The limit was not checked correctly before the patch since pinned pages
were accounted as mlocked.

> I state that since mlockall() disables/invalidates RLIMIT_MEMLOCK the
> actual resource counter value is irrelevant, and thus the reported
> problem is a non-problem.

Where does it disable RLIMIT_MEMLOCK?

> However, it would still be possible to observe weirdness in the very
> unlikely event that a user would indeed call mlock() upon an address
> range obtained from IB/perf. In this case he would be unduly constrained
> and find his effective RLIMIT_MEMLOCK limit halved (at worst).

This is weird for other reasons as well since we are using two different
methods: MLOCK leads to the page be marked as PG_mlock and be put on a
special LRU list. Pinning is simply an increase in the refcounts. Its
going to be difficult to keep accounting straight because a page can have
both.

> I've yet to hear a coherent objection to the above. Christoph is always
> quick to yell: 'but if fixes a double accounting issue' but is
> completely deaf to the fact that he changed user visible semantics
> without mention and regard.

The semantics we agreed upon for mlock were that they are migratable.
Pinned pages cannot be migrated and therefore are not mlocked pages.

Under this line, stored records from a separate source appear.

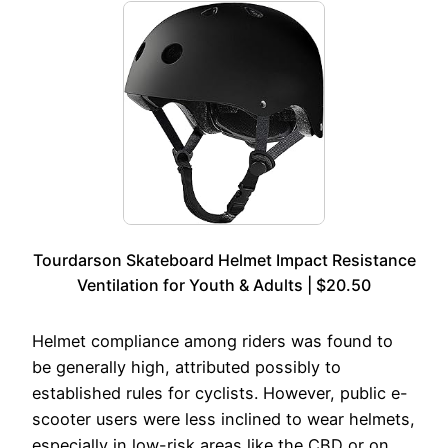
Tourdarson Skateboard Helmet Impact Resistance
Ventilation for Youth & Adults | $20.50
Helmet compliance among riders was found to
be generally high, attributed possibly to
established rules for cyclists. However, public e-
scooter users were less inclined to wear helmets,
especially in low-risk areas like the CBD or on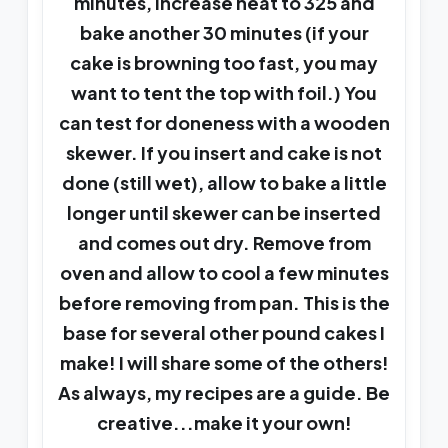
minutes, increase heat to 325 and
bake another 30 minutes (if your
cake is browning too fast, you may
want to tent the top with foil.) You
can test for doneness with a wooden
skewer. If you insert and cake is not
done (still wet), allow to bake a little
longer until skewer can be inserted
and comes out dry. Remove from
oven and allow to cool a few minutes
before removing from pan. This is the
base for several other pound cakes I
make! I will share some of the others!
As always, my recipes are a guide. Be
creative...make it your own!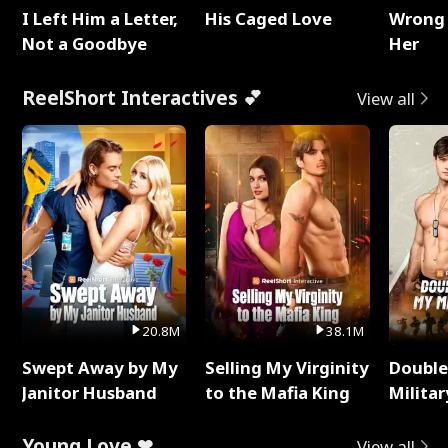
I Left Him a Letter,
His Caged Love
Wrong 
Not a Goodbye
Her
ReelShort Interactives 💕
View all
20.8M
38.1M
Swept Away by My
Selling My Virginity
Double
Janitor Husband
to the Mafia King
Milita
Young Love ❤
View all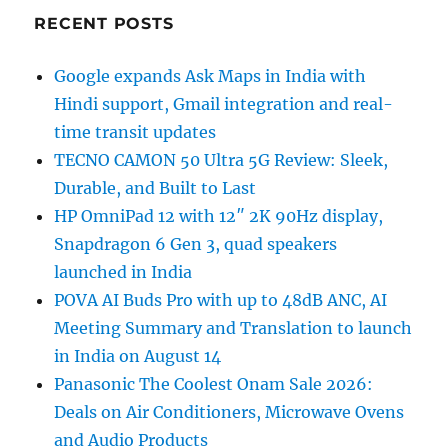
RECENT POSTS
Google expands Ask Maps in India with
Hindi support, Gmail integration and real-
time transit updates
TECNO CAMON 50 Ultra 5G Review: Sleek,
Durable, and Built to Last
HP OmniPad 12 with 12″ 2K 90Hz display,
Snapdragon 6 Gen 3, quad speakers
launched in India
POVA AI Buds Pro with up to 48dB ANC, AI
Meeting Summary and Translation to launch
in India on August 14
Panasonic The Coolest Onam Sale 2026:
Deals on Air Conditioners, Microwave Ovens
and Audio Products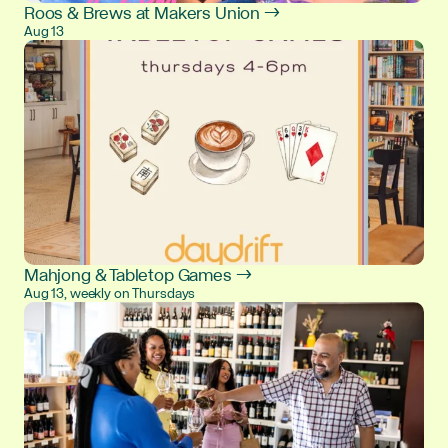
Roos & Brews at Makers Union →
Aug 13
Mahjong & Tabletop Games →
Aug 13, weekly on Thursdays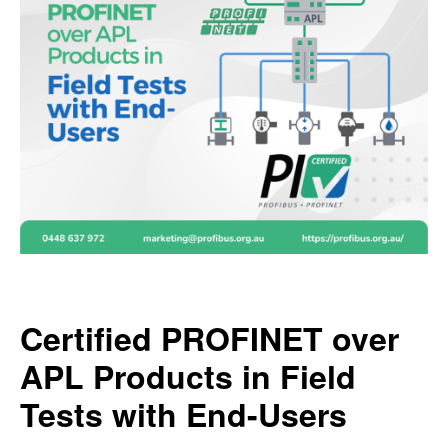
Certified PROFINET over
APL Products in Field
Tests with End-Users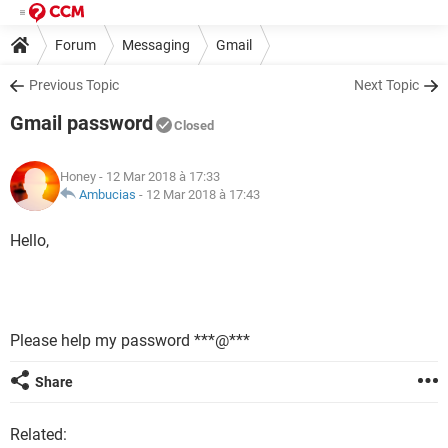
Forum
Messaging
Gmail
Previous Topic
Next Topic
Gmail password
Closed
Honey
- 12 Mar 2018 à 17:33
Ambucias
-
12 Mar 2018 à 17:43
Hello,
Please help my password ***@***
Share
Related: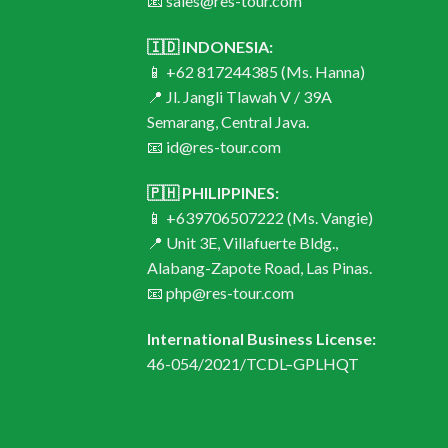
📧 sales@res-tour.com
🇮🇩 INDONESIA:
📱 +62 817244385 (Ms. Hanna)
📍 Jl. Jangli Tlawah V / 39A
Semarang, Central Java.
📧 id@res-tour.com
🇵🇭 PHILIPPINES:
📱 +639706507222 (Ms. Vangie)
📍 Unit 3E, Villafuerte Bldg.,
Alabang-Zapote Road, Las Pinas.
📧 php@res-tour.com
International Business License:
46-054/2021/TCDL–GPLHQT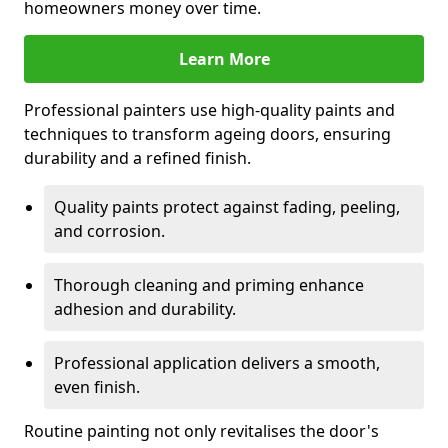
homeowners money over time.
Learn More
Professional painters use high-quality paints and
techniques to transform ageing doors, ensuring
durability and a refined finish.
Quality paints protect against fading, peeling,
and corrosion.
Thorough cleaning and priming enhance
adhesion and durability.
Professional application delivers a smooth,
even finish.
Routine painting not only revitalises the door's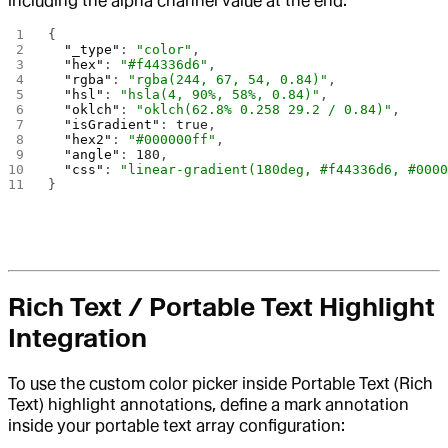
including the alpha channel value at the end.
{
  "_type"
: 
"color"
,
  "hex"
: 
"#f44336d6"
,
  "rgba"
: 
"rgba(244, 67, 54, 0.84)"
,
  "hsl"
: 
"hsla(4, 90%, 58%, 0.84)"
,
  "oklch"
: 
"oklch(62.8% 0.258 29.2 / 0.84)"
,
  "isGradient"
: 
true
,
  "hex2"
: 
"#000000ff"
,
  "angle"
: 
180
,
  "css"
: 
"linear-gradient(180deg, #f44336d6, #000
}
Rich Text / Portable Text Highlight
Integration
To use the custom color picker inside Portable Text (Rich
Text) highlight annotations, define a mark annotation
inside your portable text array configuration: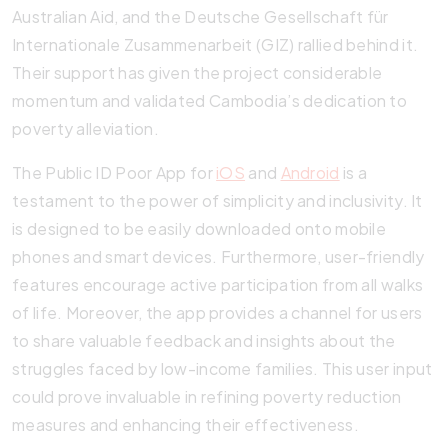
Australian Aid, and the Deutsche Gesellschaft für
Internationale Zusammenarbeit (GIZ) rallied behind it.
Their support has given the project considerable
momentum and validated Cambodia’s dedication to
poverty alleviation.
The Public ID Poor App for
iOS
and
Android
is a
testament to the power of simplicity and inclusivity. It
is designed to be easily downloaded onto mobile
phones and smart devices. Furthermore, user-friendly
features encourage active participation from all walks
of life. Moreover, the app provides a channel for users
to share valuable feedback and insights about the
struggles faced by low-income families. This user input
could prove invaluable in refining poverty reduction
measures and enhancing their effectiveness.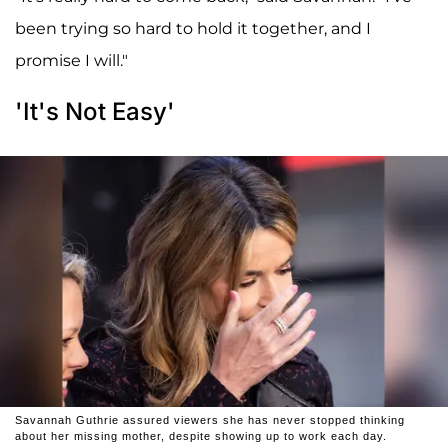
been trying so hard to hold it together, and I
promise I will."
'It's Not Easy'
Savannah Guthrie assured viewers she has never stopped thinking
about her missing mother, despite showing up to work each day.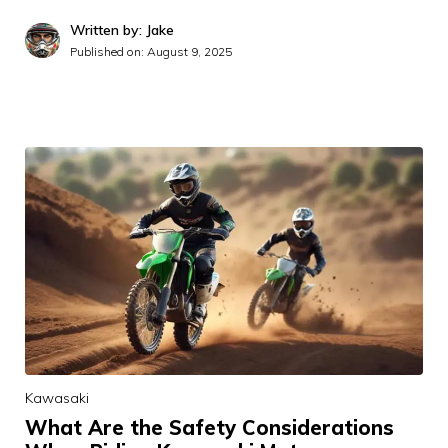
Written by: Jake
Published on:
August 9, 2025
Kawasaki
What Are the Safety Considerations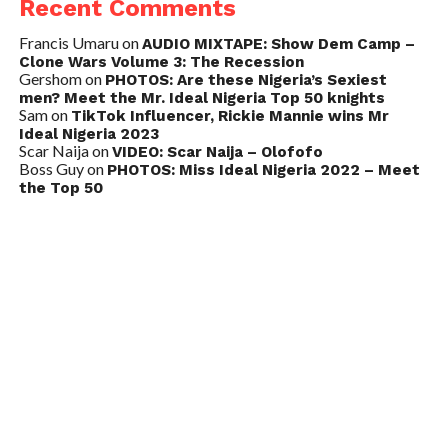
Recent Comments
Francis Umaru
on
AUDIO MIXTAPE: Show Dem Camp –
Clone Wars Volume 3: The Recession
Gershom
on
PHOTOS: Are these Nigeria’s Sexiest
men? Meet the Mr. Ideal Nigeria Top 50 knights
Sam
on
TikTok Influencer, Rickie Mannie wins Mr
Ideal Nigeria 2023
Scar Naija
on
VIDEO: Scar Naija – Olofofo
Boss Guy
on
PHOTOS: Miss Ideal Nigeria 2022 – Meet
the Top 50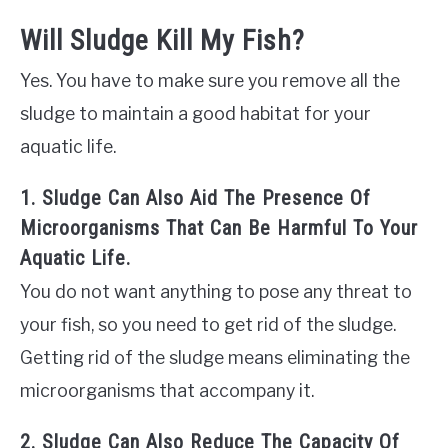
Will Sludge Kill My Fish?
Yes. You have to make sure you remove all the
sludge to maintain a good habitat for your
aquatic life.
1. Sludge Can Also Aid The Presence Of
Microorganisms That Can Be Harmful To Your
Aquatic Life.
You do not want anything to pose any threat to
your fish, so you need to get rid of the sludge.
Getting rid of the sludge means eliminating the
microorganisms that accompany it.
2. Sludge Can Also Reduce The Capacity Of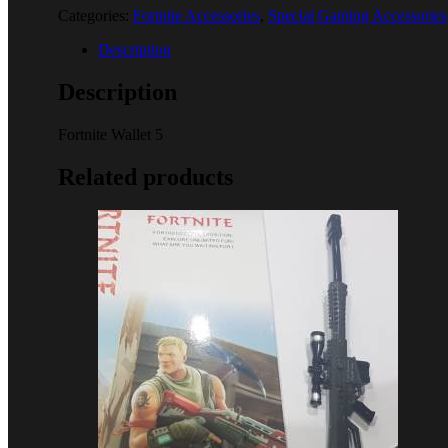
Categories:
Fortnite Accessories
,
Special Gaming Accessories
Description
Description
Fortnite Wallet 5
Related products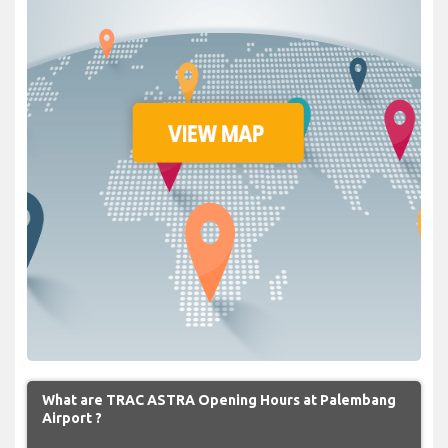
What are TRAC ASTRA Opening Hours at Palembang
Airport ?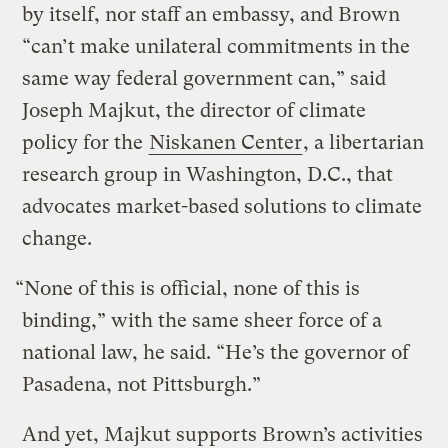
by itself, nor staff an embassy, and Brown
“can’t make unilateral commitments in the
same way federal government can,” said
Joseph Majkut, the director of climate
policy for the
Niskanen Center
, a libertarian
research group in Washington, D.C., that
advocates market-based solutions to climate
change.
“None of this is official, none of this is
binding,” with the same sheer force of a
national law, he said. “He’s the governor of
Pasadena, not Pittsburgh.”
And yet, Majkut supports Brown’s activities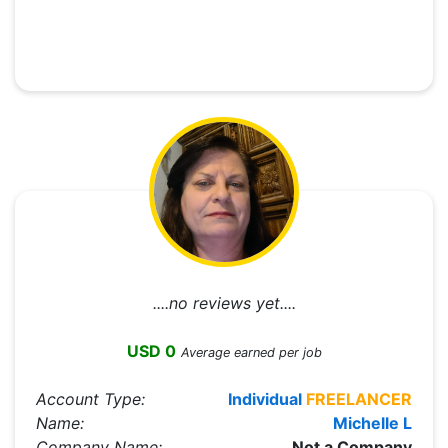
....no reviews yet....
USD 0
Average earned per job
Account Type:
Individual
FREELANCER
Name:
Michelle L
Company Name:
Not a Company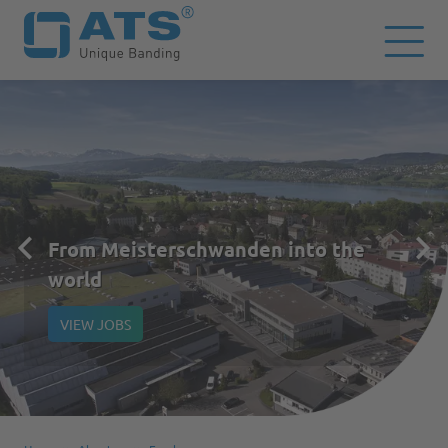
From Meisterschwanden into the
world
VIEW JOBS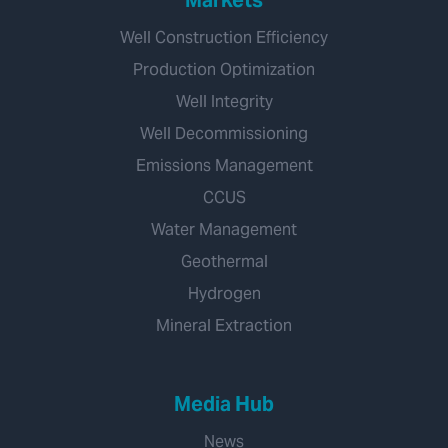
Markets
Well Construction Efficiency
Production Optimization
Well Integrity
Well Decommissioning
Emissions Management
CCUS
Water Management
Geothermal
Hydrogen
Mineral Extraction
Media Hub
News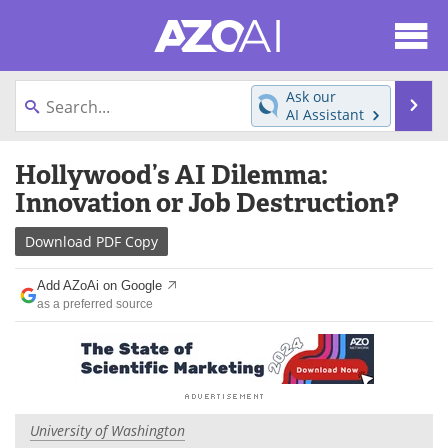
About
News
Ask our
Se
AI Assistant
Articles
Products
Skip
Hollywood’s AI Dilemma:
to
Directory
eBooks
content
Innovation or Job Destruction?
Newsletters
Meet the Team
Download
PDF Copy
Contact Us
Search
Add AZoAi on Google
as a preferred source
Become a Member
University of Washington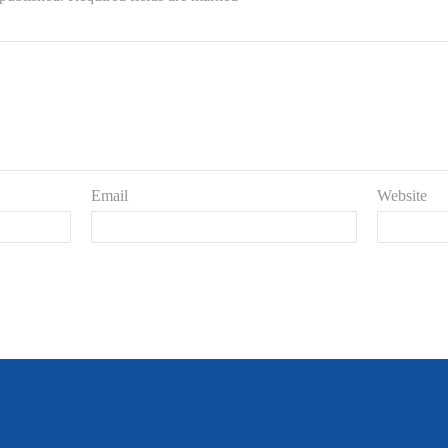
Email
Website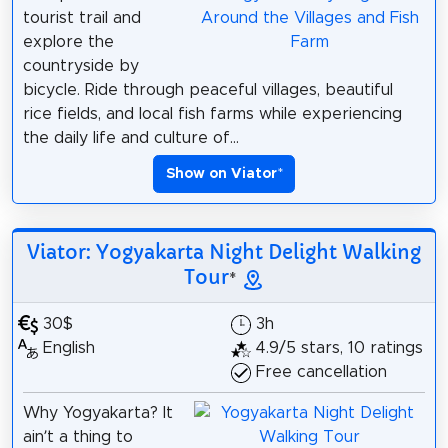
tourist trail and
explore the
countryside by
bicycle. Ride through peaceful villages, beautiful
rice fields, and local fish farms while experiencing
the daily life and culture of...
Show on Viator
*
Viator: Yogyakarta Night Delight Walking
Tour
*
30$
3h
English
4.9/5 stars, 10 ratings
Free cancellation
Why Yogyakarta? It
ain’t a thing to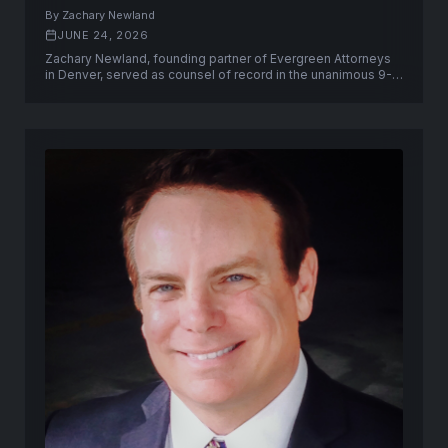
Court
By Zachary Newland
JUNE 24, 2026
Zachary Newland, founding partner of Evergreen Attorneys
in Denver, served as counsel of record in the unanimous 9-0
U.S. Supreme Court victory in United States v. Hemani.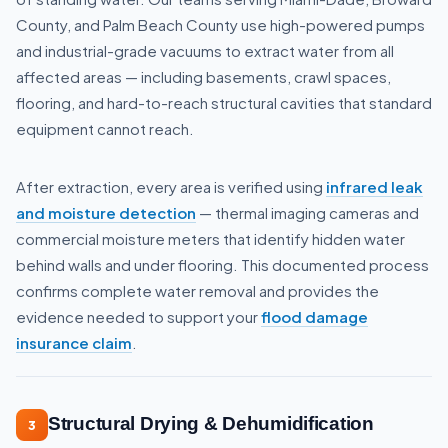
County, and Palm Beach County use high-powered pumps
and industrial-grade vacuums to extract water from all
affected areas — including basements, crawl spaces,
flooring, and hard-to-reach structural cavities that standard
equipment cannot reach.
After extraction, every area is verified using
infrared leak
and moisture detection
— thermal imaging cameras and
commercial moisture meters that identify hidden water
behind walls and under flooring. This documented process
confirms complete water removal and provides the
evidence needed to support your
flood damage
insurance claim
.
Structural Drying & Dehumidification
3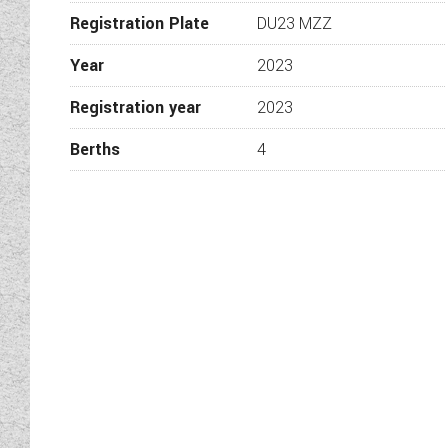
Moving to the rear the trans
Registration Plate
DU23 MZZ
If you’re looking for a com
Year
2023
into the wilds this compact
Registration year
2023
For further information call
Berths
4
be in touch. View the ran
Please check with a member of
before travelling. While e
contain unintentional tech
forecourt, they are subjec
perform a
Wandahome, South Cave – Tr
Adr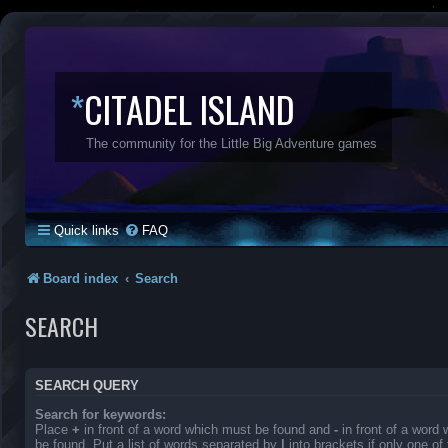
*
CITADEL ISLAND
The community for the Little Big Adventure games
Quick links
FAQ
Board index
Search
SEARCH
SEARCH QUERY
Search for keywords:
Place
+
in front of a word which must be found and
-
in front of a word
be found. Put a list of words separated by
|
into brackets if only one o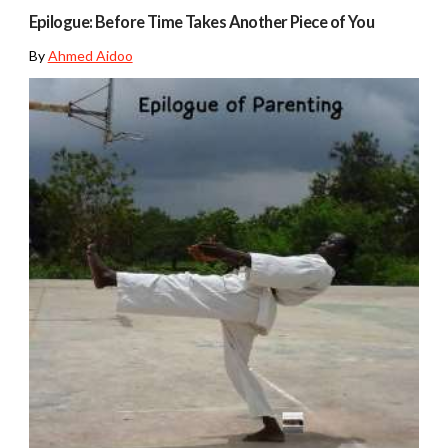
Epilogue: Before Time Takes Another Piece of You
By
Ahmed Aidoo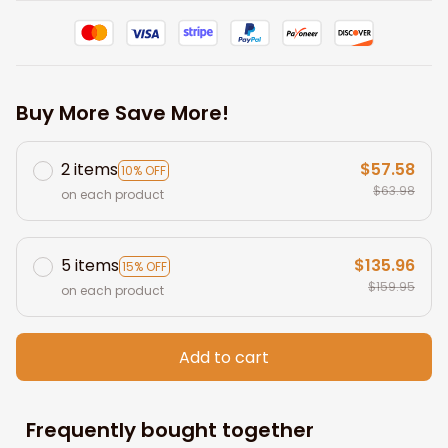
Buy More Save More!
2 items
$57.58
10% OFF
$63.98
on each product
5 items
$135.96
15% OFF
$159.95
on each product
Add to cart
Frequently bought together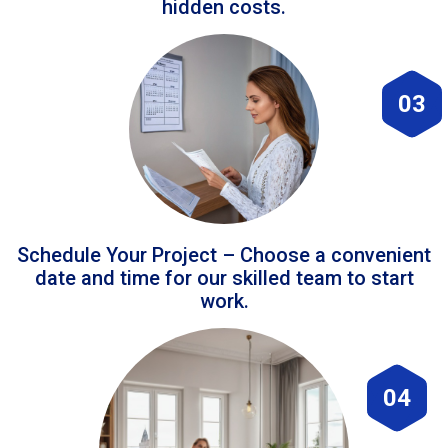
hidden costs.
03
Schedule Your Project – Choose a convenient
date and time for our skilled team to start
work.
04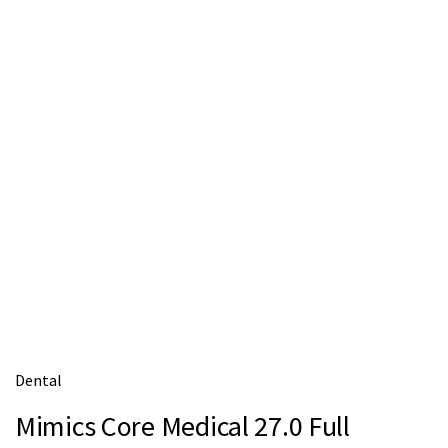
m
e
Dental
Mimics Core Medical 27.0 Full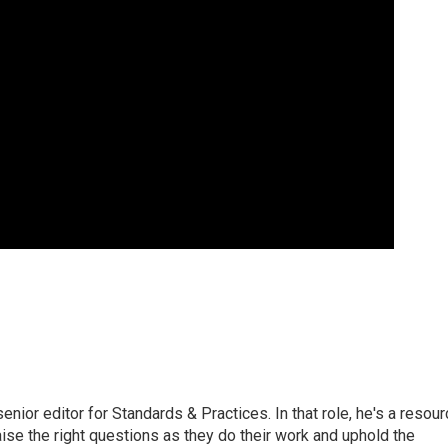
or editor for Standards & Practices. In that role, he's a resour
aise the right questions as they do their work and uphold the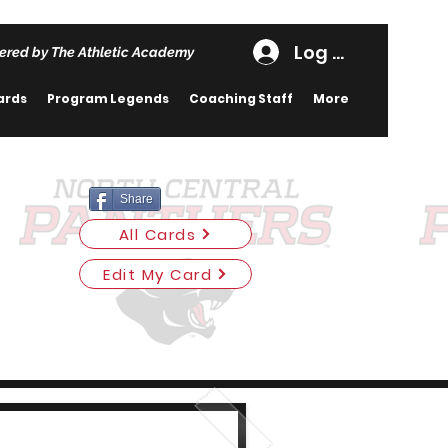
Log In
ered by The Athletic Academy
ards
Program Legends
Coaching Staff
More
Share
All Cards
Edit My Card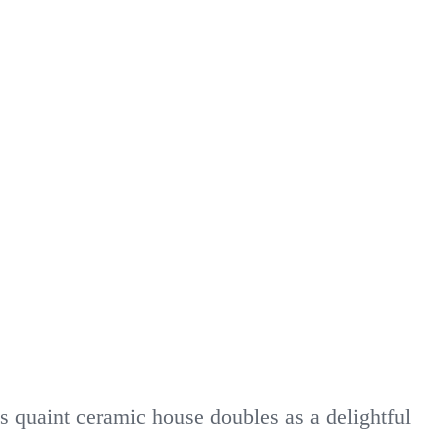
s quaint ceramic house doubles as a delightful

It would be best to have two different mechanisms for this. Note that the
pinning is always done by the kernel and/or device driver related to some
other activity whereas mlocking is initiated by userspace. We do not need
a new API.

If you want to avoid the moving of mlocked pages then disasble the
mechanisms that need to move processes around. Having the ability in
general to move processes is a degree of control that we want. Pinning
could be restricted to where it is required by the hardware.

We could also add a process flag that exempts a certain process from page
migration which may be the result of NUMA scheduler actions, explict
requests from the user to migrate a process, defrag or compaction.

Excessive amounts of pinned pages limit the ability of the kernel
to manage its memory severely which may cause instabilities. mlocked pages
are better because the kernel still has some options.